### Task set
(A) Rewrite the passage of the post on constitutional amendments starting at "Post by Peter T." and ending at "Bill of Rights)", putting "Eire" wherever "Ireland" appears.
(B) Answer these questions from the post on constitutional amendments:
(i) How many amendments does the Constitution of the Republic of Ireland currently have?
(ii) What year is given for California's constitution?
(iii) How often does New Hampshire have the opportunity for a constitutional convention?

### Document text
Post by Peter T. Daniels Post by Peter Duncanson [BrE]
The Republic of Ireland currently has 35 amendments to its Constitution.
That's close to 50% more than the US Constitution (27, which includes
Prohibition and Repeal, so it's more like 25), and we've been at it
for 150 more years than Ireland -- and our first ten (the Bill of Rights)
are barely additions, since their inclusion was a condition on the
ratification of the Constitution by a number of the state legislatures
Yes, but Ireland isn't a federal republic, so its government has
competency in many more matters than the US federal government
(theoretically) does. A better comparison would be state
constitutions, but the practice among most states is to restate their
constitutions, giving effect to amendments as they are enacted, rather
than appending them to the original text, as is done with the federal
constitution. California's constitution (1849) has been amended
several hundred times, but you won't easily find a list of those
hundred amendments -- some of which were merely to prune deadwood and
resolve conflicts created by hundreds of previous amendments. Most of
the other states I checked were similar, although a few states, like
New Jersey, have a habit of just adopting new constitutions. New
Hampshire has the opportunity for a constitutional convention every
seven years that can propose wholesale revisions or batches of
amendments, but lately has voted not to hold it.

### Data extract
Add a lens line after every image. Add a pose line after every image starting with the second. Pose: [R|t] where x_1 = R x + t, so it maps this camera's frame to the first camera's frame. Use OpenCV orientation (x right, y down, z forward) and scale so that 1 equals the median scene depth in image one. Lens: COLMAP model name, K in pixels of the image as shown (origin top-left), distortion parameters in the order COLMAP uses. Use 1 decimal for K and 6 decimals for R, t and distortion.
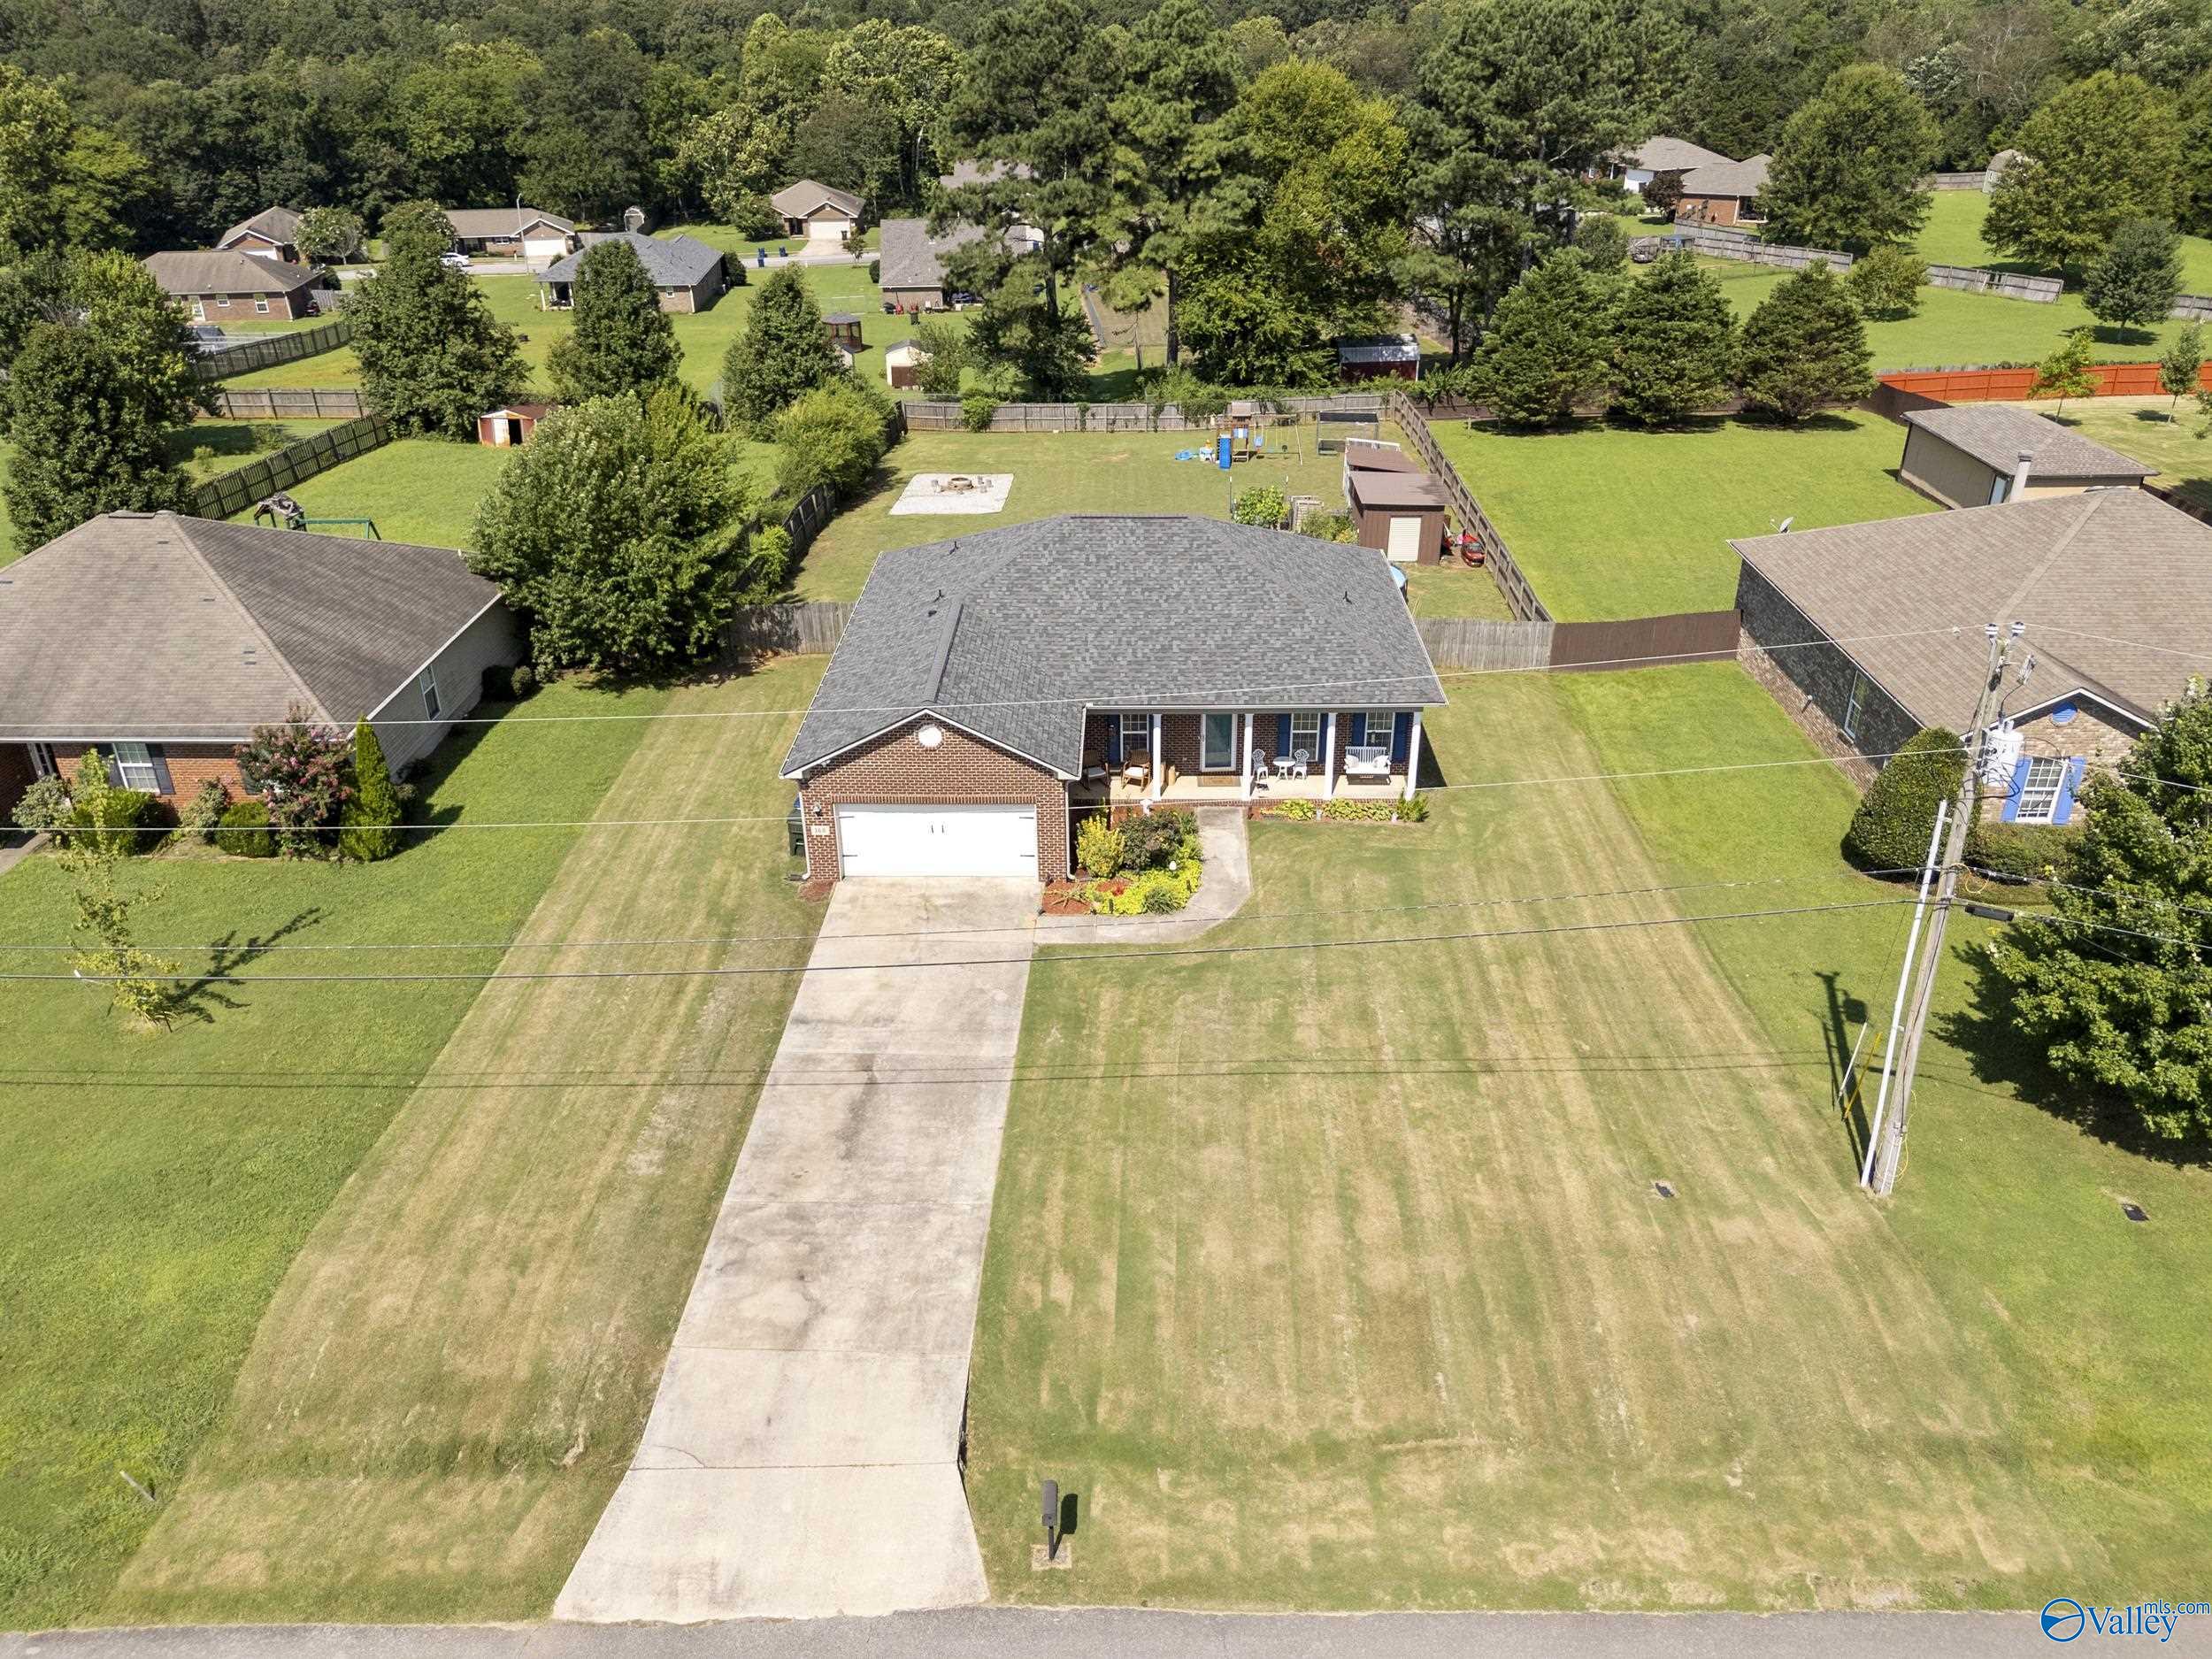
lens RADIAL K [[1632.1, 0, 1114.6], [0, 1632.1, 817.5], [0, 0, 1]] dist [0.054527, -0.045787]
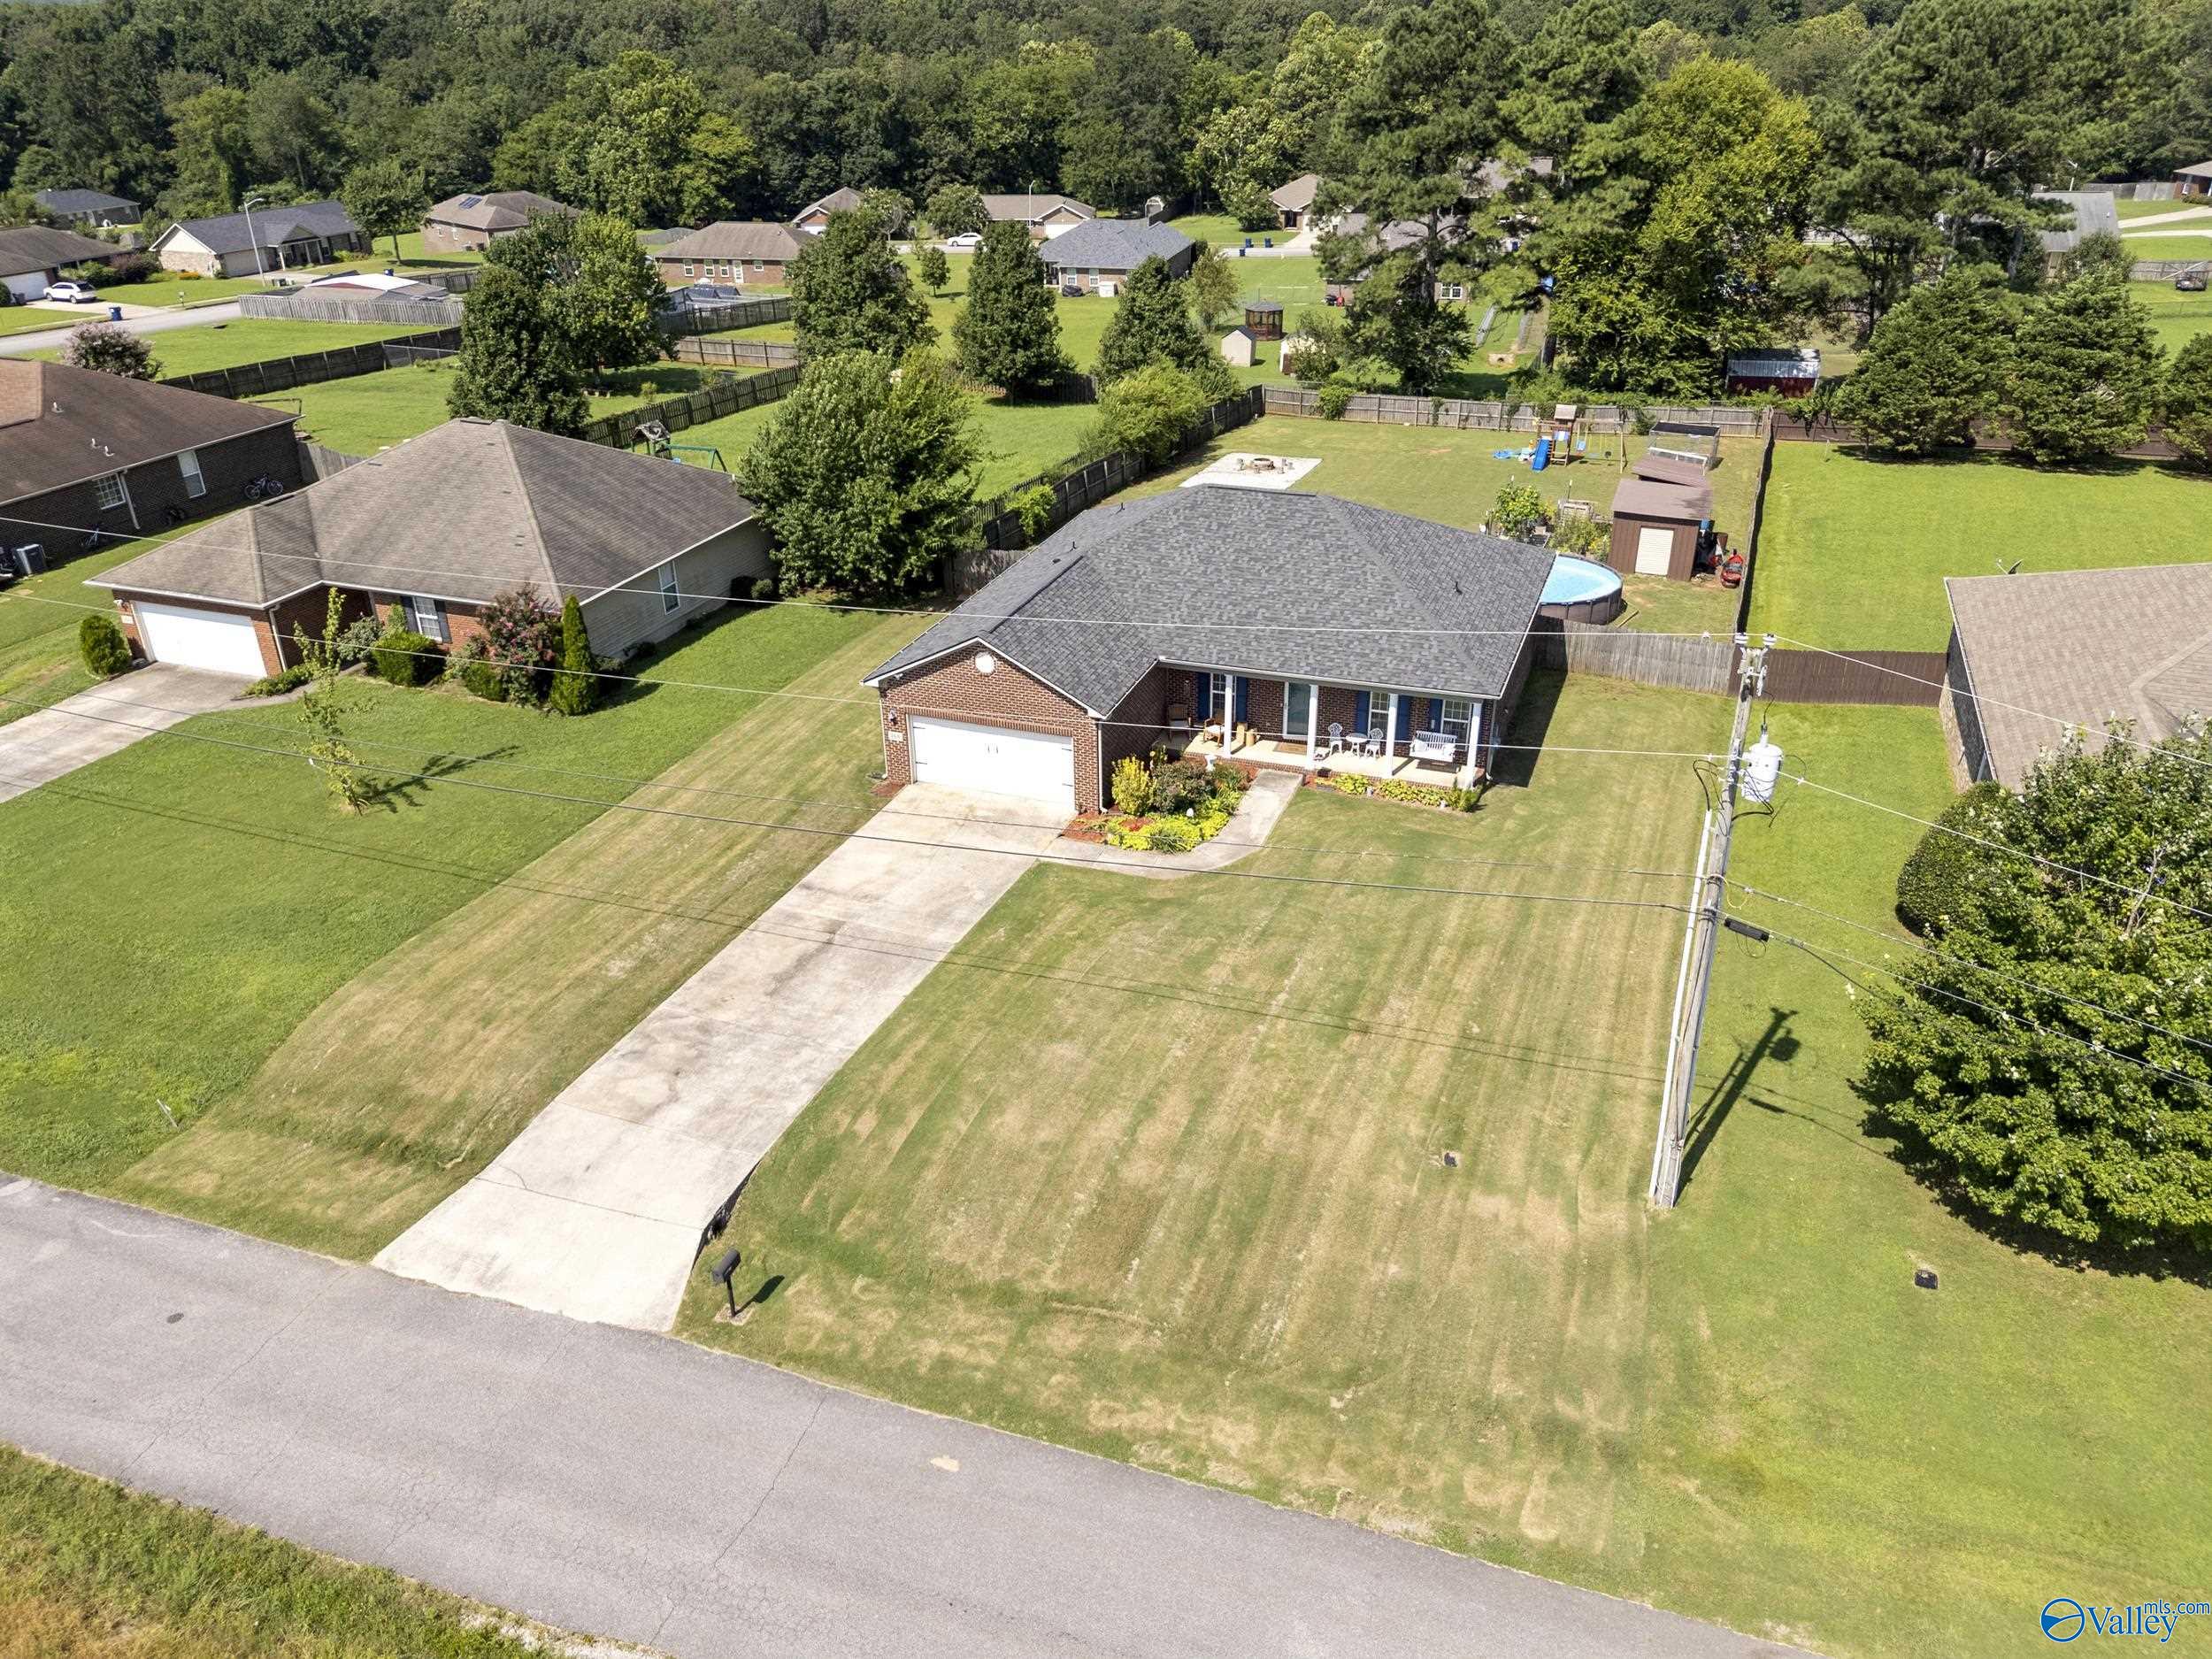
lens RADIAL K [[1632.1, 0, 1116.8], [0, 1632.1, 814.3], [0, 0, 1]] dist [0.054527, -0.045787]
pose [[0.944845, 0.144047, -0.294139, 0.286106], [-0.144114, 0.989326, 0.021568, 0.014099], [0.294107, 0.022011, 0.955519, -0.033759]]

### Answers
(A)
Post by Peter T. Daniels Post by Peter Duncanson [BrE]
The Republic of Eire currently has 35 amendments to its Constitution.
That's close to 50% more than the US Constitution (27, which includes
Prohibition and Repeal, so it's more like 25), and we've been at it
for 150 more years than Eire -- and our first ten (the Bill of Rights)

(B)
(i) 35
(ii) 1849
(iii) Every seven years